A MALVERN athlete will join the best wood choppers from around the globe to represent Britain in the Timbersports World Championships next month.
Rob Chatley, 39, who lives in Tenbury Wells will join five other British athletes at the tournament in Stuttgart, Germany competing alongside more than 100 others in the extreme wood chopping sport.
He is the current second best ranked British axeman and is a former British champion, winning the title back in 2014. He moved to Malvern in 2011, from Brockenhurst in the New Forest, after meeting his wife Natalie.
By day, Rob – a father of one – is a water treatment engineer and by night he’s swinging axe’s and competing against some of the toughest global wood chopping elites of Australia, New Zealand, USA, Canada, and more.
He told the Observer: “My dad was one of the best in his day, he competed in the 70’s and I’d watch him around the country. That’s where the ambition came from.
“Your first win gives you that extra buzz and the desire to succeed.
“It’s exhilarating when you get up on stage with the cameras and the lights, it’s a different world up there.
“It’s all about the bragging rights.”
At the competition, hosted at the Porsche Arena, four athletes from each nation will take part in a relay that comprises of four events, with points awarded according to the time it takes to complete the discipline.
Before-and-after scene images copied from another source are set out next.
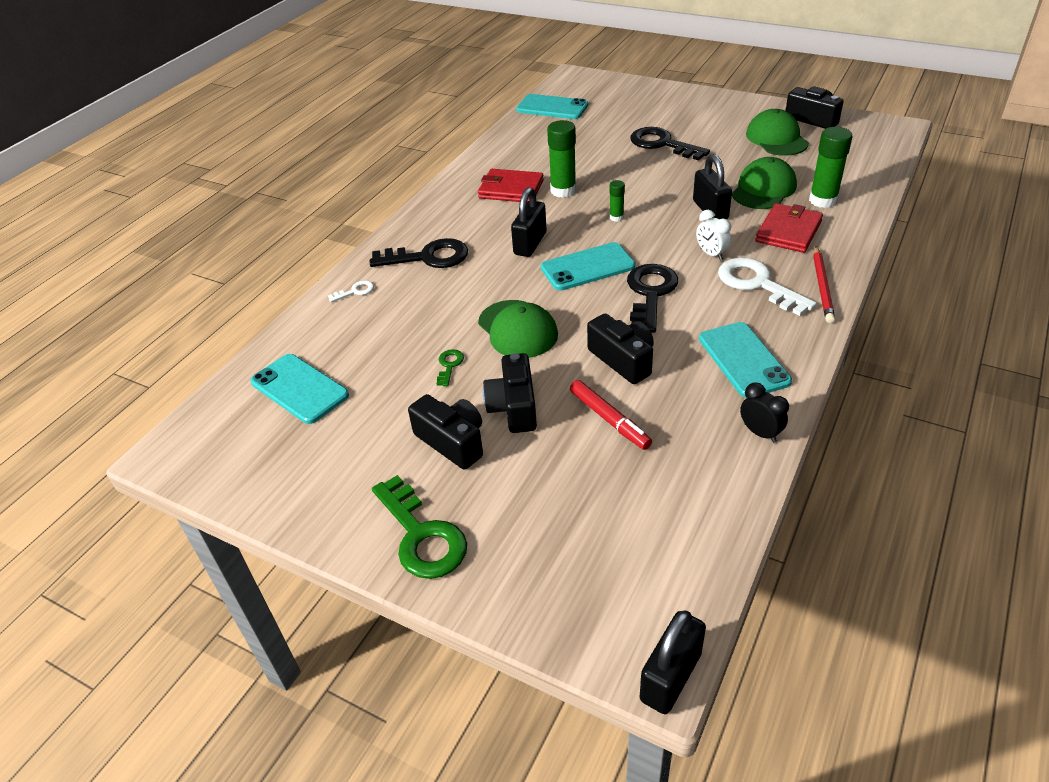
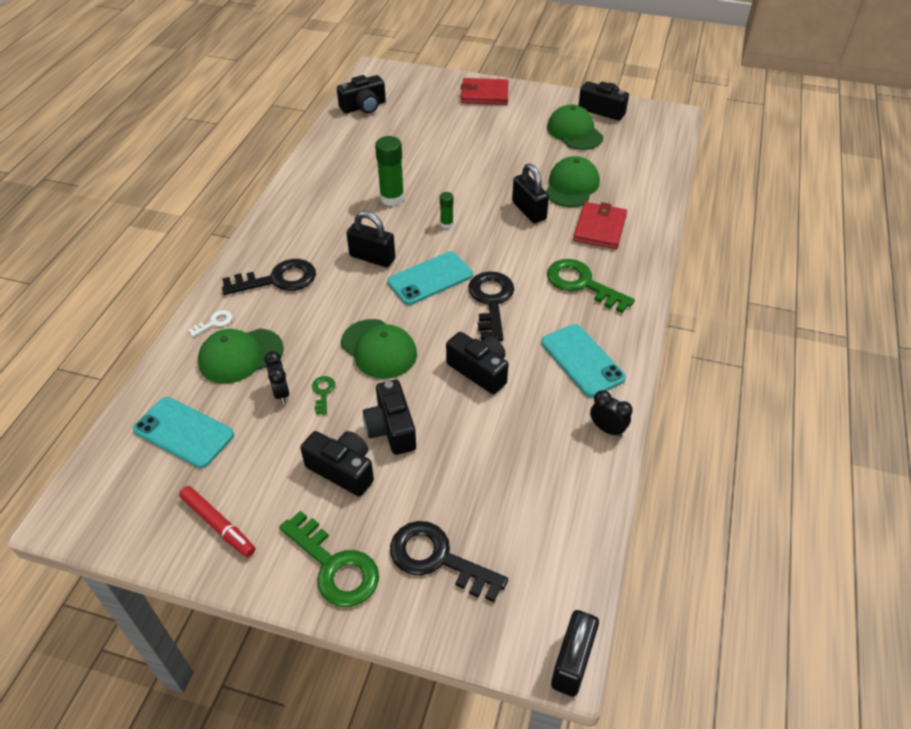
camera: 15 degrees left, 5 degrees up
red wallet [478,169,544,202] -> red wallet moved to [461,78,509,105]
black padlock [511,187,546,257] -> black padlock turned 75 degrees counterclockwise [347,211,395,267]
turquoise phone [516,94,588,119] -> black camera [337,75,386,114]
red marker [570,380,652,450] -> red marker moved to [179,486,255,557]
black key [630,127,710,161] -> black key moved to [390,521,508,602]
white clock [696,210,731,260] -> none
white key [718,258,817,316] -> green key [547,259,635,313]
green glue stick [809,127,852,208] -> none
red pencil [813,246,835,323] -> none
none -> green cap [198,328,284,384]
none -> black clock [264,351,290,404]

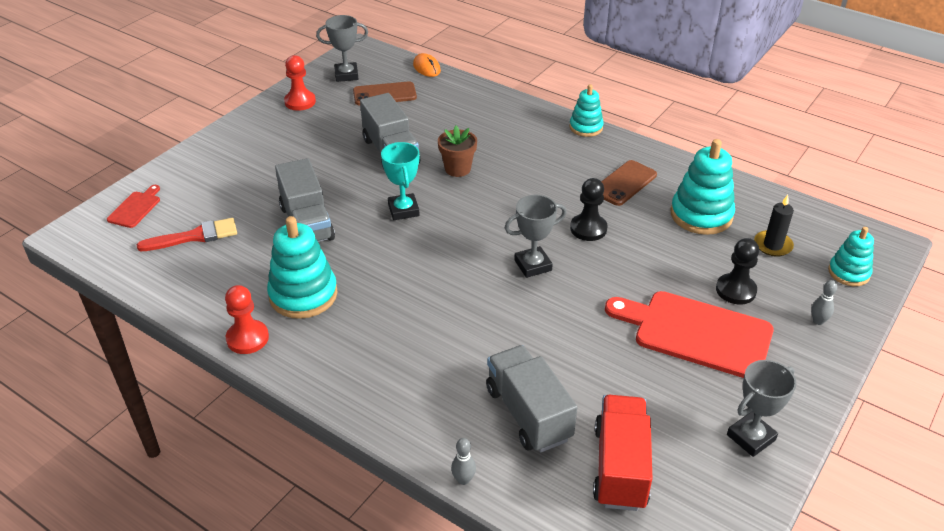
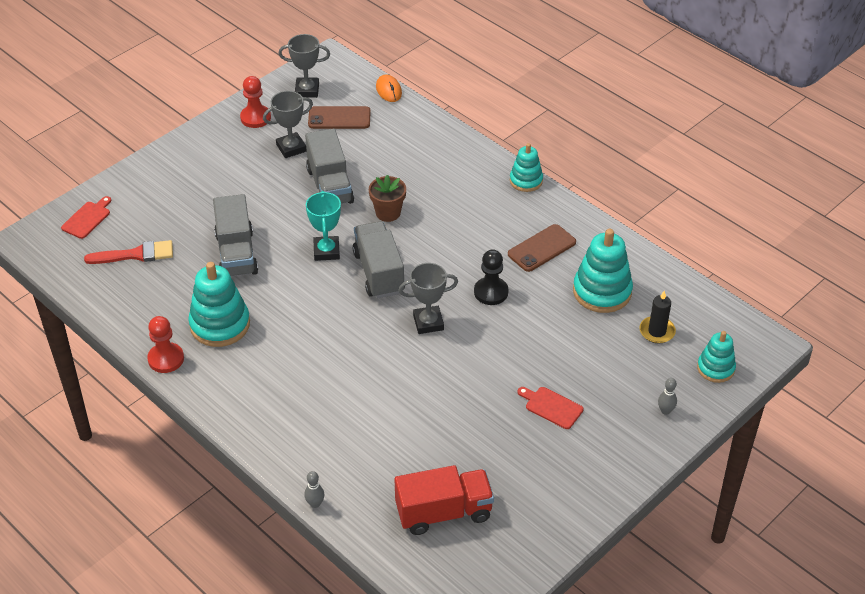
camera: 10 degrees right, 5 degrees up
grey truck [486,345,577,452] -> grey truck moved to [353,221,405,298]
red truck [593,395,652,511] -> red truck turned 60 degrees clockwise [394,465,494,535]
red cutting board [605,291,774,378] -> red cutting board [518,387,583,429], size x0.46
black pawn [716,238,759,305] -> none
grey trophy [727,360,797,457] -> grey trophy moved to [263,91,313,158]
Led by team captain and British Pro Champion, Glen Penlington, the British team are aiming to improve on last year’s seventh placed finish when they compete next weekend (November 4-5).
The rest of Team GB is made up of Graham Turner, the first ever Scotsman to make the British Championship podium last year, Dorset’s Tom Redmond, 2023’s third ranked Brit, Jack Morris the British Rookie Champion, and Hereford’s George Spencer, Team GB’s youngest at 27.
Rob added: “As a team we’re confident to get top three in Europe, first would be amazing.
“All six of us are good mates, we’re all in high spirits for what we can achieve and it’s a good atmosphere with all of the other competitors around the world.”